I will be flying on a batten. This for us is actually going to be pretty easy, the problem is: the doors need to be usable. is this possible if we fly them? I imagine there is a way, As you can see it looks like they have done it. Please any ideas.


----------



## MarshallPope (Jan 14, 2014)

Your main consideration needs to be to make sure that they are not able to open in flight. The easiest way to do this is to have a barrel latch on the back of each door, with someone assigned to latch/unlatch them when they fly in/out. Apart from that, you can build the wall just like you would any other piece. You may want to include a threshold piece at the bottom of the doors to keep the openings square, but I prefer not having anything to step over on a flying piece if there is even the most minuscule chance of something failing and it flying out when someone is walking through. Without the threshold, you will want your doors to be lightweight to try to avoid transferring momentum to the rest of the piece. When I've done the show, we built the doors similar to a very pared-down Broadway flat, framed in 1x2 with minimal cross-bracing. 
You'll just want to make certain that the entire thing is square and that you are flying from each wall section in between the doors and all of the gaps are securely framed. 
(I'm trying to be as vague as possible as to the actual rigging of the piece, since that's something I prefer not instructing online)


----------



## urban79 (Jan 14, 2014)

Sending a call out to @VCTMike - I saw his set for this show and it was very, very similar...


----------



## Footer (Jan 14, 2014)

Use a piece of strap steel for the threshold. It will keep the frame square and you won't have the tripping issue.

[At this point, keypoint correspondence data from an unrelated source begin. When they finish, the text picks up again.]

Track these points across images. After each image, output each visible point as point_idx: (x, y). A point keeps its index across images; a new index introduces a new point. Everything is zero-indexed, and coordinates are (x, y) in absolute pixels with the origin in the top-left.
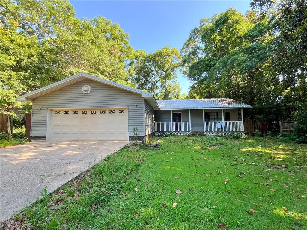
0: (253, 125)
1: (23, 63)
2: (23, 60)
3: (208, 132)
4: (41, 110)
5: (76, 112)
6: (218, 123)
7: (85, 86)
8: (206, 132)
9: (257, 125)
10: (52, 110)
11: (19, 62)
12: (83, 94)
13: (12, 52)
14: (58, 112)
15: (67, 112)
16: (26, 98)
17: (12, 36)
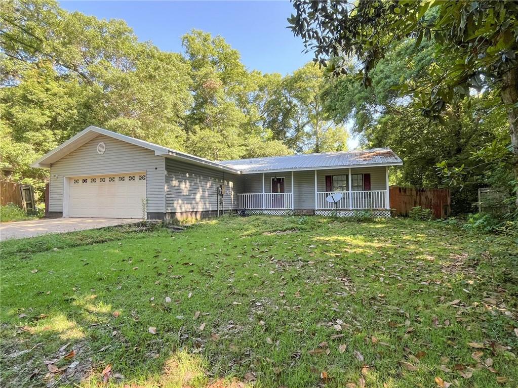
0: (418, 197)
1: (60, 119)
2: (59, 114)
3: (322, 210)
4: (58, 179)
5: (94, 180)
6: (332, 194)
7: (100, 143)
8: (319, 210)
9: (426, 198)
10: (70, 178)
11: (54, 119)
12: (98, 156)
13: (45, 104)
14: (76, 181)
15: (85, 181)
16: (39, 163)
17: (48, 84)
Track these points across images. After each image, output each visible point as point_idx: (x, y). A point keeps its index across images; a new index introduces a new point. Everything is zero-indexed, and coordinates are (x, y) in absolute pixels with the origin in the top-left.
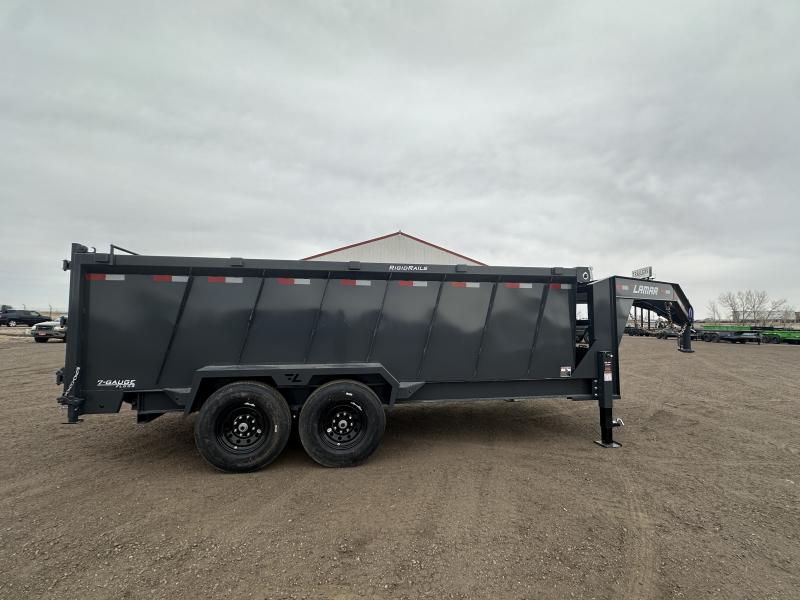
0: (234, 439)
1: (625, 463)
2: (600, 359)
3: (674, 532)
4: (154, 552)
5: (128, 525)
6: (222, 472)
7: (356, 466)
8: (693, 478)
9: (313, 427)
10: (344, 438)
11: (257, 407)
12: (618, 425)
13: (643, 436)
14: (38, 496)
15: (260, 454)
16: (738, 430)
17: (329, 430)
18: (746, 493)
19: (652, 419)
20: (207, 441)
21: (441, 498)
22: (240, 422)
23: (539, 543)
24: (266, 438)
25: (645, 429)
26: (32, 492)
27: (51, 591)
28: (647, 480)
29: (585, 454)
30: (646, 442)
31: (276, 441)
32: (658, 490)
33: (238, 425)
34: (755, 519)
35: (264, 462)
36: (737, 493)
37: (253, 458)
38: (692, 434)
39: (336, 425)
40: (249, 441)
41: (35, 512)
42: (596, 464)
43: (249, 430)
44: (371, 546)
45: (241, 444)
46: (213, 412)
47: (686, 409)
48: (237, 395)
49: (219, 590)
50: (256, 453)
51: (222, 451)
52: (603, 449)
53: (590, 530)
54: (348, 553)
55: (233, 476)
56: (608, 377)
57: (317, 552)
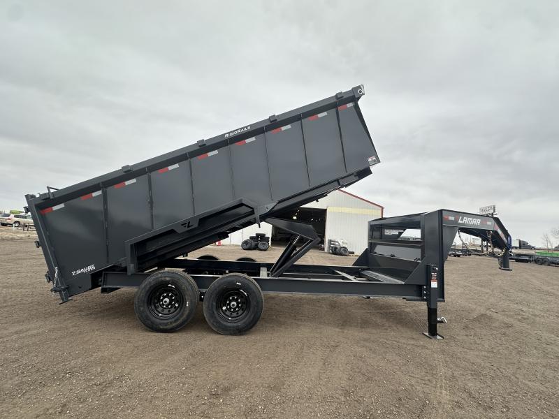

Sent from my Nexus 5 using Tapatalk


----------



## techieman33 (Jan 14, 2014)

Footer said:


> Use a piece of strap steel for the threshold. It will keep the frame square and you won't have the tripping issue.
> 
> Sent from my Nexus 5 using Tapatalk



I don't think he was worried about tripping. He was worried about someone stepping over it as the wall flies out and getting caught in the air.


----------



## DuckJordan (Jan 15, 2014)

Thats all about making sure you're blocking is not having anyone near the piece when it goes out.


----------



## MarshallPope (Jan 15, 2014)

True, but I've seen things fly when they shouldn't have. Mistakes can happen. Avoiding people-catchers when possible is just one of my personal little things I pay particular attention to.


----------



## bobgaggle (Jan 15, 2014)

Since its been explained how to avoid transfer or energy when the door opens, I've got another tip on that front. I did a wall similar to this for a production of Legally Blonde. The problem was that it wouldn't rest solidly on the deck. There was a really small hump (maybe 1/2" over and 8' span) in the deck that we couldn't fix, and it created a pivot point that the wall would wobble on, especially when the door was opened or closed. we solved this by putting a large strap hinge on the bottom of the flat on the upstage side. An elastic band connected the two leaves. when it came time to work the door, a stagehand would simply step on the free leaf and anchor the wall to the deck with their weight. It kept the wall stable enough that you couldn't see the movement from the house, and when their body weight was released the hinge would fold back up and would be ready to fly.


----------



## FatherMurphy (Jan 15, 2014)

The other pitfall is the fact that when a door opens, the movement of it's center of gravity will cause the entire wall to want to lean the direction the door opened. This can be neutralized by a fold-out jack of some sort (another item to prevent from deploying midair), or more simply by assigning a couple hands to hold the wall steady from behind.

Spring-loaded hinges can help hold doors shut, and if you're into gadgetry, solenoids instead of barrel bolts could be used to lock the doors in place, with the solenoids needing to be energized to allow them to open.


----------



## VCTMike (Jan 16, 2014)

urban79 said:


> Sending a call out to @VCTMike - I saw his set for this show and it was very, very similar...



Hey Chris,

Thanks for the shoutout. Here's a photo of our Twelfth Floor. We used 5/4 lumber with lauan covering and hollow core doors. The thresholds were 2" x 3/16" steel. Six pick points lifting from the bottom of the wall. As suggested, barrels locks for the doors.


----------